CompressX
Compress LLMs. Keep the originals. Hardware-aware quantization for Ollama and any GGUF-compatible tool.
Quick Start
$ npm install -g compressx
$ compressx compress llama3.2
68%
Size Reduction
54%
Speed Improvement
0
Cloud Uploads
MIT
License
Features
What CompressX does
A focused CLI tool that does one thing well — compress LLMs locally with zero friction.
One-Command Install
Install globally with npm and start compressing immediately. No configuration files or setup required.
Hardware-Aware Quantization
Auto-detects your GPU and VRAM to select the optimal compression level for your hardware.
100% Local Processing
All compression happens on your machine. No cloud uploads, no data transfer, no accounts required.
Side-by-Side Benchmarking
Compare original vs compressed models with speed, perplexity, and quality assessments.
Live Progress Tracking
Real-time per-tensor progress bars during compression so you always know the status.
Post-Compression Validation
Automatic sanity checks catch broken quantizations before you use a compressed model.
Multi-Platform Support
Works with Ollama, LM Studio, llama.cpp, Jan, GPT4All, and any GGUF-compatible tool.

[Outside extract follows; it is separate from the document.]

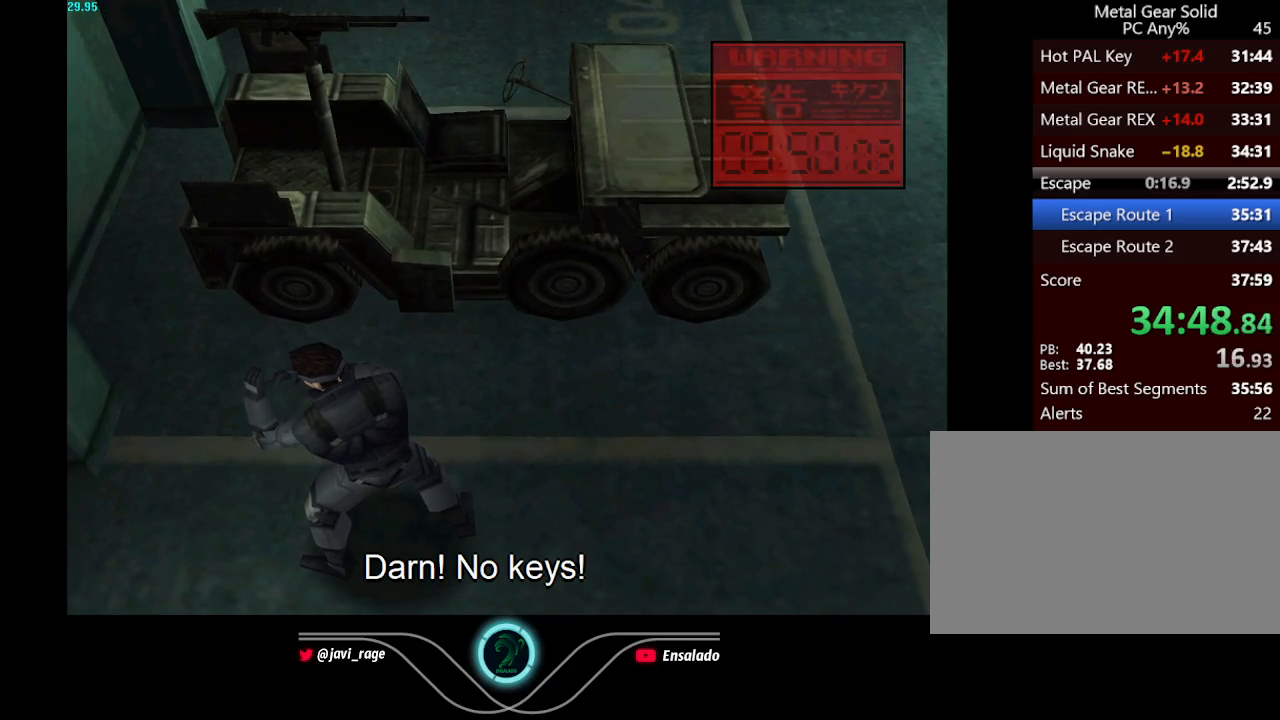
{"buttons": [], "left_stick": "center", "button_events": []}
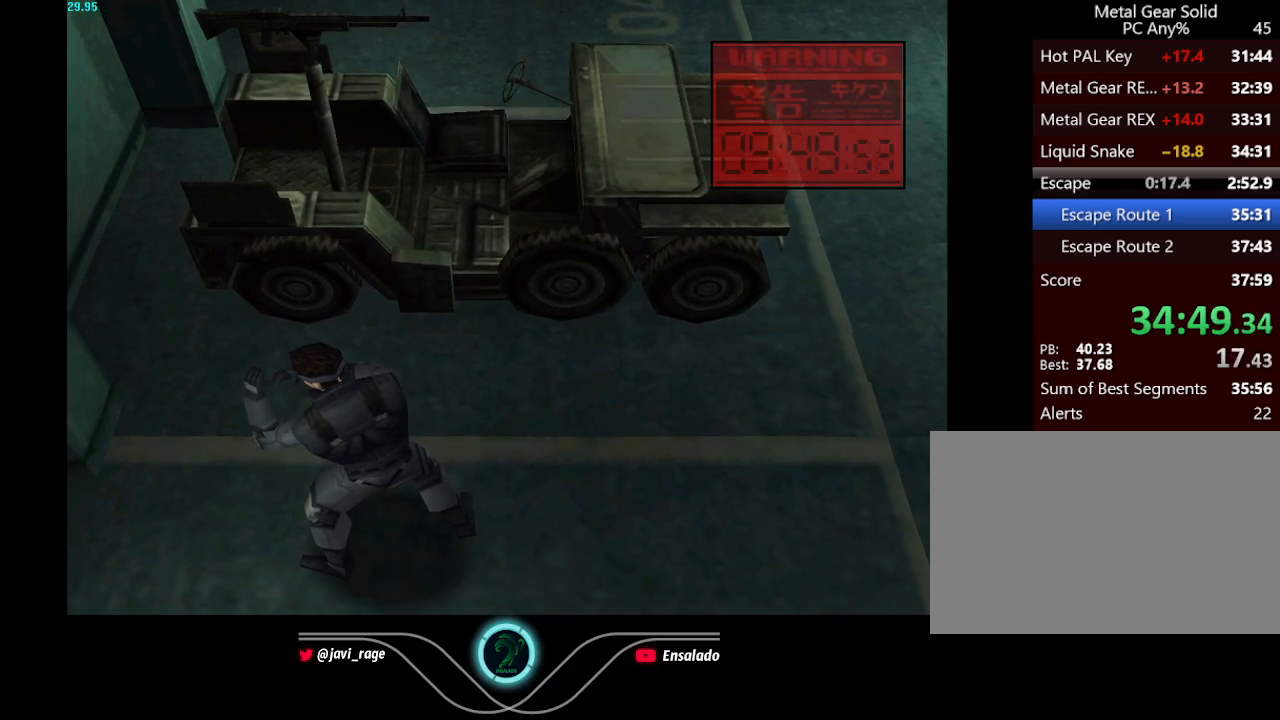
{"buttons": ["DPAD_UP", "DPAD_RIGHT"], "left_stick": "center"}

Self-Installing Dependencies
Downloads llama.cpp binaries automatically on first run. No manual dependency management.
Example
Real compression results
Model: llama3.2:latest (4B parameters)
Original: 8.10 GB
Compressed: 2.60 GB
Savings: 5.50 GB (68% reduction)
Speed: +54% faster generation
Perplexity: +6.3% (minimal quality impact)
Compatibility
Works with your tools
FAQ
Frequently Asked Questions
What models does CompressX support?
CompressX works with any model available through Ollama. It supports GGUF-compatible models and can also be used with LM Studio, llama.cpp, Jan, and GPT4All.
Does compression affect model quality?
Quantization involves a tradeoff between size and quality. CompressX provides benchmarking so you can measure the exact impact. Typical results show minimal perplexity increase (around 6%) with significant size savings.
Do I need a GPU?
No. CompressX works on CPU-only machines. However, if a GPU is detected, it will auto-select optimal compression settings for your hardware.
Is my data sent anywhere?
No. All processing happens 100% locally on your machine. CompressX never uploads models, telemetry, or any data to external servers.
What are the system requirements?
Node.js 18 or higher. CompressX automatically downloads the llama.cpp binaries it needs on first run.
Is it really free?
Yes. CompressX is MIT-licensed open source software. Free forever, no accounts, no credits, no rate limits.